─── RAW DATA

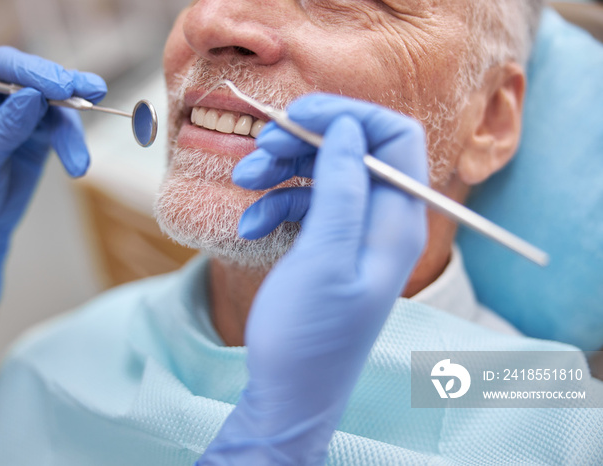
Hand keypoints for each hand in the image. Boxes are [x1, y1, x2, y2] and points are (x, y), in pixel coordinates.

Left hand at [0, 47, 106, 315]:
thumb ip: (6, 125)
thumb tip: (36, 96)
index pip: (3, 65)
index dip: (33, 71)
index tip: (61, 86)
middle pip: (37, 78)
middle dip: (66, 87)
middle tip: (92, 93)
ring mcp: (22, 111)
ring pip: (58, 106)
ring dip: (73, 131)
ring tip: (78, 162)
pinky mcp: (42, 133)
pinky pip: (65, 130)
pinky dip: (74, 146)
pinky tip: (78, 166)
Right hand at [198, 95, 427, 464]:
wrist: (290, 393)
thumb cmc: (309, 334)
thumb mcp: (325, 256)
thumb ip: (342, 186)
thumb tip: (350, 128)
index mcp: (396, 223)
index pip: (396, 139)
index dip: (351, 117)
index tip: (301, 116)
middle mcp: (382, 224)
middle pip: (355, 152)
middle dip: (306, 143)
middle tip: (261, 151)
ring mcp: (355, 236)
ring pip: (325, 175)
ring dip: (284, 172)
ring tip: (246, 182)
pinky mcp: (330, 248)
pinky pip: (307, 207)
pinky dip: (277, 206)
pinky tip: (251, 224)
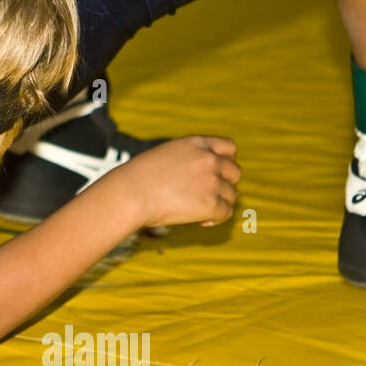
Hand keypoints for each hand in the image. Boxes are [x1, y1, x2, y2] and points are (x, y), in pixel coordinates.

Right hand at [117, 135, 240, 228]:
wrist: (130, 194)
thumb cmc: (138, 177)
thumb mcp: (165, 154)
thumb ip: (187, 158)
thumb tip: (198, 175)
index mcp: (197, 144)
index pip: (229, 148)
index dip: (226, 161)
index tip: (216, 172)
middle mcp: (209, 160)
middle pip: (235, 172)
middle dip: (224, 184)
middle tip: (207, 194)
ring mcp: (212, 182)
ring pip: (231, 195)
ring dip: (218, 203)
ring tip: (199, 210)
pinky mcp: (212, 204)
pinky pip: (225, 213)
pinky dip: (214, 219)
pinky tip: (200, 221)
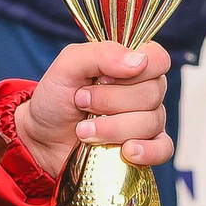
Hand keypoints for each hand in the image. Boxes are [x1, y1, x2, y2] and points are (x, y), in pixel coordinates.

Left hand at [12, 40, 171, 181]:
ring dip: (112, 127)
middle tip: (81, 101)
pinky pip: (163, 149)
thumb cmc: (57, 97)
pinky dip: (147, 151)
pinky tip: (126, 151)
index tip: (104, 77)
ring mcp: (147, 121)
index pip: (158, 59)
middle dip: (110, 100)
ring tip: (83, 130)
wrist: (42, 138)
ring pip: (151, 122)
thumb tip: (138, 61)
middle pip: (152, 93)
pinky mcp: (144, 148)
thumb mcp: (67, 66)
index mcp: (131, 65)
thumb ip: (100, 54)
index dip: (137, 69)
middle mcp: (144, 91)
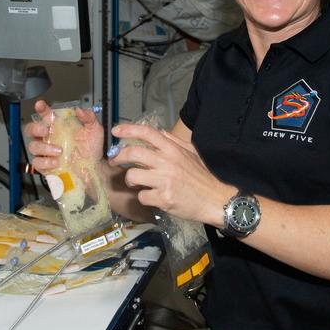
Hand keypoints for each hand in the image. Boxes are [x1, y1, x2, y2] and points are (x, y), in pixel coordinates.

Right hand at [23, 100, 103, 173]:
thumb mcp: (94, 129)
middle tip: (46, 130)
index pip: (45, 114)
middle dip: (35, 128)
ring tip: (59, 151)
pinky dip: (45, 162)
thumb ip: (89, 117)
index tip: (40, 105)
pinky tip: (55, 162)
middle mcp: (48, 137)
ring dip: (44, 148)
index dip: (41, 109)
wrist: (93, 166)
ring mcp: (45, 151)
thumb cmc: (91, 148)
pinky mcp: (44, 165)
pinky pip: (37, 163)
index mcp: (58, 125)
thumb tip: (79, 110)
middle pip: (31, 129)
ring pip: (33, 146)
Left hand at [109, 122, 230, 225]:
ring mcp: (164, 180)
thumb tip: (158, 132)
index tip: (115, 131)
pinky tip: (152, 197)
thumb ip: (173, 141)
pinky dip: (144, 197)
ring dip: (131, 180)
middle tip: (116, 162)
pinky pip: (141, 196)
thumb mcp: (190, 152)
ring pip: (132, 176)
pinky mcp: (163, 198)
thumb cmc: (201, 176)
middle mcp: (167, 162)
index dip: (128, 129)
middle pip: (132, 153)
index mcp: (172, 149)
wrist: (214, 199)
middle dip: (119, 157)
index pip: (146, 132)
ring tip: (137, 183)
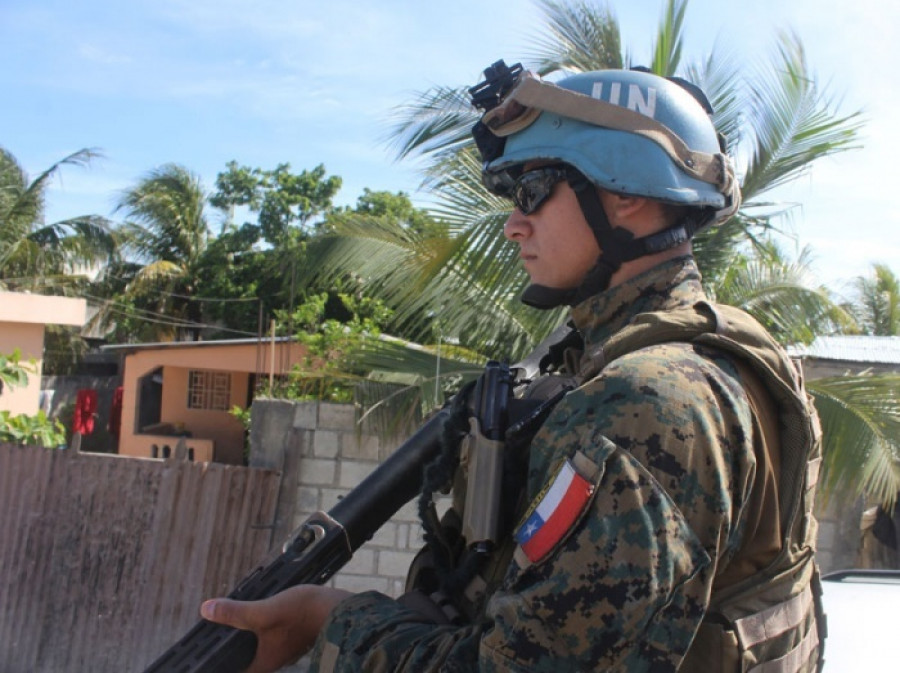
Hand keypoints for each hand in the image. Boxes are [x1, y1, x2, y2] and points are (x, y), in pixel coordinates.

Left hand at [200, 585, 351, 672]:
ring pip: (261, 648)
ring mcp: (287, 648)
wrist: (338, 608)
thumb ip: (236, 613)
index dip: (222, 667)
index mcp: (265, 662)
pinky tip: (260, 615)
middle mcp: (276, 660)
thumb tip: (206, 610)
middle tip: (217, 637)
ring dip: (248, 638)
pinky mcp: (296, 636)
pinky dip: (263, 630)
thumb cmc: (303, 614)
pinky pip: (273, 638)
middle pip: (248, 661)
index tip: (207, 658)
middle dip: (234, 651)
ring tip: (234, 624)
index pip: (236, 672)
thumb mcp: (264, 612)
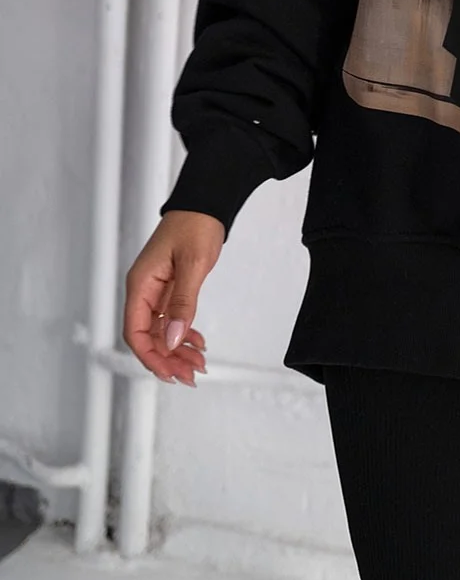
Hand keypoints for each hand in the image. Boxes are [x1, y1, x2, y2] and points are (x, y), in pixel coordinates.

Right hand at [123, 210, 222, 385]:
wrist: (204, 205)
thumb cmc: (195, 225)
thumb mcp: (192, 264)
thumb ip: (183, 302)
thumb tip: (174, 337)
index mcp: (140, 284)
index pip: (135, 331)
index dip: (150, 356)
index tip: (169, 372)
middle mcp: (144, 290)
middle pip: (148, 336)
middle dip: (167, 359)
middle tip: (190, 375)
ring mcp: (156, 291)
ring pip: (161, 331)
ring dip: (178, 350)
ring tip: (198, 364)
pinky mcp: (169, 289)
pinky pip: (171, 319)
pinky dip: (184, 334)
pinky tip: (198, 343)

──────

> _EXERCISE GOAL_
Transcribe all of the lines above exactly as given. The pictures stay out.

> _THE COMPLETED TASK_
Hand keypoints for each hand in the image. Boxes are [x1, y1, x2, y2] and points are (x, y), in pixel coordinates.

Left hand at [0, 47, 106, 315]:
thumb ip: (6, 125)
thumb tip: (36, 96)
index pip: (3, 65)
index dip: (33, 71)
index tip: (61, 86)
middle pip: (37, 78)
middle dip: (66, 87)
middle tip: (92, 93)
ring mcp: (22, 111)
ring pip: (58, 106)
ring dip: (73, 131)
ring tip: (78, 162)
pinky mcp: (42, 133)
pinky pip: (65, 130)
pinky dip: (74, 146)
pinky tip: (78, 166)
Right hand at [198, 95, 427, 464]:
wrist: (290, 393)
thumb cmc: (309, 334)
thumb mcp: (325, 256)
thumb ip: (342, 186)
thumb tip: (350, 128)
index mcp: (396, 223)
index pip: (396, 139)
index dip: (351, 117)
index tip: (301, 116)
middle mcp: (382, 224)
middle pip: (355, 152)
middle dip: (306, 143)
middle tip: (261, 151)
ring mcp: (355, 236)
ring pip: (325, 175)
ring dip: (284, 172)
ring tip: (246, 182)
pinky mcp: (330, 248)
pinky pip: (307, 207)
pinky dip: (277, 206)
pinky tip: (251, 224)
Hand keypoints for each hand in the image. Boxes are [x1, y1, x2, y2] and points are (x, y), in pixel coordinates.

Right hand at [117, 135, 240, 228]:
wrist: (130, 194)
thumb cmc: (138, 177)
thumb mcp: (165, 154)
thumb ip: (187, 158)
thumb tip: (198, 175)
index mcp: (197, 144)
index pip: (229, 148)
index dip: (226, 161)
index tip: (216, 172)
middle mcp: (209, 160)
middle pip: (235, 172)
middle dip: (224, 184)
middle tip: (207, 194)
ring mcp: (212, 182)
ring pip: (231, 195)
ring dip: (218, 203)
ring tip: (199, 210)
pinky mcp: (212, 204)
pinky pip: (225, 213)
pinky dip: (214, 219)
pinky tip: (200, 221)
Hand keypoints for each hand in the image. Boxes are [x1, y1, x2, y2] and points are (x, y), in pixel coordinates.

Left hand at [12, 40, 171, 181]:
ring dip: (112, 127)
middle tip: (81, 101)
pinky pip: (163, 149)
thumb cmc: (57, 97)
pinky dip: (147, 151)
pinky tip: (126, 151)
index tip: (104, 77)
ring mcp: (147, 121)
index pip: (158, 59)
middle dip: (110, 100)
ring tip: (83, 130)
wrist: (42, 138)
ring pip: (151, 122)
thumb tip: (138, 61)
middle pip: (152, 93)
pinky mcp: (144, 148)
thumb mcp: (67, 66)
index mcp: (131, 65)
thumb ip: (100, 54)
index dip: (137, 69)
middle mcp: (144, 91)
Hand keypoints for each hand in the image. Boxes are [x1, y1, x2, y2] and points are (x, y), in pixel coordinates.

Right hand at [23, 100, 103, 173]:
thumb mcp: (94, 129)
middle tip: (46, 130)
index pip: (45, 114)
middle dip: (35, 128)
ring tip: (59, 151)
pinky dip: (45, 162)
thumb ip: (89, 117)
index tip: (40, 105)
pinky tip: (55, 162)
middle mcp: (48, 137)
ring dip: (44, 148)
index dip: (41, 109)
wrist: (93, 166)
ring mcp: (45, 151)
thumb cmc: (91, 148)
pinky mcp: (44, 165)
pinky pip: (37, 163)
index mcp: (58, 125)
thumb tip: (79, 110)
middle pip: (31, 129)
ring pip: (33, 146)
Left hand at [109, 122, 230, 225]:
ring mcp: (164, 180)
thumb tip: (158, 132)
index tip: (115, 131)
pinky tip: (152, 197)
thumb ip: (173, 141)
pinky dip: (144, 197)
ring dip: (131, 180)
middle tip: (116, 162)
pinky pip: (141, 196)
thumb mcp: (190, 152)
ring pip: (132, 176)
pinky mcp: (163, 198)
thumb cmc: (201, 176)
middle mcp: (167, 162)
index dip: (128, 129)
middle pip: (132, 153)
index mcp: (172, 149)
wrist: (214, 199)
middle dip: (119, 157)
index pip: (146, 132)
ring tip: (137, 183)
Hand keypoints for each hand in the image. Boxes are [x1, y1, x2, y2] and points are (x, y), in pixel coordinates.

Left hand at [200, 585, 351, 672]:
ring pip: (261, 648)
ring mcp: (287, 648)
wrist: (338, 608)
thumb ip: (236, 613)
index dip: (222, 667)
index mcp: (265, 662)
pinky tip: (260, 615)
middle mcp: (276, 660)
thumb tip: (206, 610)
middle tip: (217, 637)
ring dip: (248, 638)
pinky mcp: (296, 636)
pinky dip: (263, 630)
thumb cmc: (303, 614)
pinky pip: (273, 638)
middle pip: (248, 661)
index tip: (207, 658)
middle dip: (234, 651)
ring tip: (234, 624)
index pip: (236, 672)
thumb mcp: (264, 612)
Hand keypoints for each hand in the image. Boxes are [x1, y1, x2, y2] and points are (x, y), in pixel coordinates.

Right hand at [123, 210, 222, 385]:
wrist: (204, 205)
thumb cmc: (195, 225)
thumb mcp: (192, 264)
thumb ip: (183, 302)
thumb tip: (174, 337)
index mcp: (140, 284)
index pip: (135, 331)
index dip: (150, 356)
index tip: (169, 372)
middle mcp: (144, 290)
middle pip: (148, 336)
middle dip: (167, 359)
middle tip: (190, 375)
ring mcp: (156, 291)
ring pip: (161, 331)
ring dip: (178, 350)
ring tip: (198, 364)
pinky mcp: (169, 289)
pinky pip: (171, 319)
pinky dip: (184, 334)
pinky tip: (198, 343)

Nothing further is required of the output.